Independent cinema has returned to Manchester with a bang as HOME reopened last weekend with a socially-distanced performance by Mr Wilson’s Second Liners, a surprise DJ set from Mr Scruff and sold-out film screenings.
Dave Moutrey, Director and CEO of HOME, said: “For the last 10 years working with our team on the planning, building, opening and overseeing the running of HOME has been a massive part of my life. Although we have been able to continue to work together during the enforced 168 days of closure, reopening on Friday morning and being in the same space as our team and our audiences doing what we do best gave me a huge emotional lift that was amplified many, many times by the comments and love we got from audiences and colleagues in the cultural sector. I’m still buzzing now!”
HOME also announced today that they will be screening films as part of this year’s BFI London Film Festival – including a free showing of multi-award-winning director Steve McQueen’s Mangrove on Wednesday, 7 October.

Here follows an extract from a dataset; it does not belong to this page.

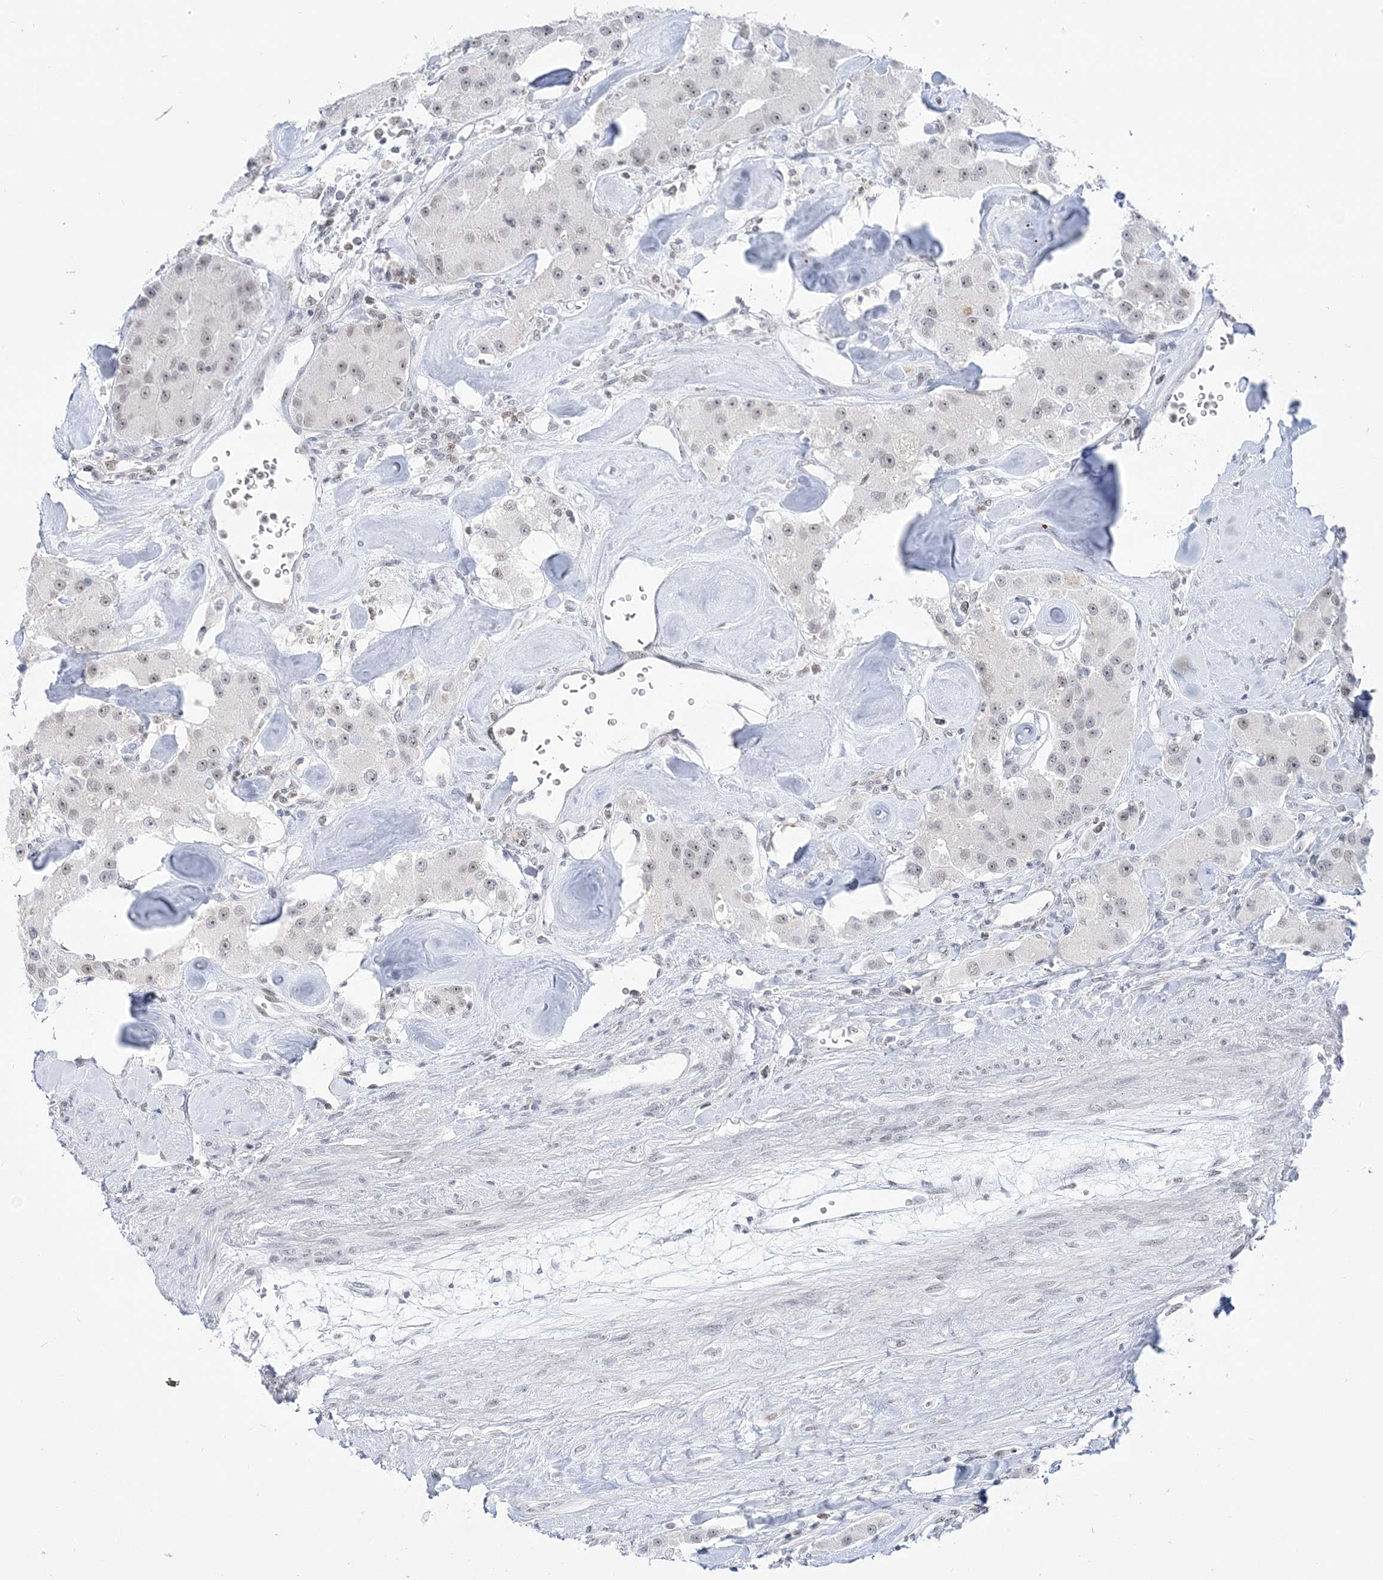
{"staining": {"intensity": "weak", "quantity": "<25%", "location": "nuclear"}, "tissue": "carcinoid", "cell_type": "Tumor cells", "image_type": "cancer", "snomed": [{"axis": "morphology", "description": "Carcinoid, malignant, NOS"}, {"axis": "topography", "description": "Pancreas"}], "caption": "Immunohistochemistry photomicrograph of human malignant carcinoid stained for a protein (brown), which displays no staining in tumor cells.", "gene": "DDX21", "patient": {"sex": "male", "age": 41}}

Jason Wood, Director of Film and Culture at HOME, said: “This is a great initiative from the BFI London Film Festival that follows on from our successful collaboration on the UK premiere of Mike Leigh’s Peterloo. It’s an important development in the evolution of the festival as it genuinely encourages audiences across the country to engage with a wider diversity of cinematic culture. It also serves as an act of unity, moving away from the notion of London as the epicentre of culture. Any scheme that helps bring people together is to be applauded.”
Also showing will be Josephine Decker’s Shirley, starring Elisabeth Moss as America’s queen of horror fiction, Shirley Jackson (Friday, 9 October) and Garrett Bradley’s Time, an epic personal journey of hardship and hope, which reveals the devastating effects of mass incarceration on Black communities in America (Sunday, 11 October).
Colin Firth and Stanley Tucci star as lovers facing the spectre of early onset dementia in Supernova (Monday, 12 October), and Riz Ahmed appears in Mogul Mowgli (Tuesday, 13 October), a paean to the importance of cultural heritage and a sharply observed reflection on muscle memory. David Byrne’s American Utopia, directed by Spike Lee, reflects on human connections, life and how on earth we work through it (Wednesday, 14 October) while After Love sees Mary Hussain (Joanna Scanlan ) grappling with the unexpected death of her husband when she stumbles upon a secret connection he had across the Channel, in Calais.
Frances McDorman stars in Nomadland, a compassionate study of the precious community that has grown out of the ruins of America’s brutal service economy (Friday, 16 October), and the programme closes with Francis Lee’s highly-anticipated Ammonite, a fictionalised account of the life of the 19th century palaeontologist Mary Anning, played by Kate Winslet.
Tickets for BFI London Film Festival screenings at HOME go on sale to HOME Friends on Monday, 14 September, members on Tuesday, 15 September, and on general sale on Wednesday, 16 September.
¡Viva! Spanish & Latin American Festival returns after lockdown postponement
From this Friday there will be the return of the ¡Viva! Spanish & Latin American Festival 2020 which was partway through in March when the lockdown was first implemented. Having opened to packed screens in March, hopes were high for a record-breaking year.
All screenings will take place in HOME’s largest screen, Cinema 1, but reduced capacity means seats are extremely limited and advance booking is recommended now more than ever.
The revived festival will feature 24 screenings over three weeks – 19 feature-length films from Spain and Latin America, including four UK cinema premieres, and four new Spanish short films screening before selected features.
The film feast begins on Friday, 11 September with the UK premiere of Costa Rican director Antonella Sudasassi’s debut El Despertar de las hormigas, which celebrates female empowerment as a put-upon housewife wakes up to her own dreams and desires. Tuesday, 15 September sees a treat for fans of alternative cinema with another UK premiere, Mirador from Uruguay, plus a short film from San Sebastian, Ya está.
On Thursday, 24 September our best attended film from the first half of the festival makes a final appearance, La Hija de un ladrón, from Catalan filmmaker Belén Funes. Plus there are two more chances to see another big hit in Manchester, Mientras dure la guerra, Spanish director Alejandro Amenábar’s big budget historical drama set in 1936.
Other ¡Viva! 2020 highlights include the latest films from well-known Chilean director Andrés Wood (Araña) and the Argentinian filmmaker Carlos Sorín (Joel). Plus we’re proud to present a number of debut feature-length films, including Ana García Blaya’s homage to her late father (Las Buenas intenciones). We also present the UK premiere of Mexican documentary Tote abuelo, filmed in the southern Mexican state of Chiapas, and of Cholitas, a documentary following five indigenous Bolivian women scaling the heights of Mount Aconcagua.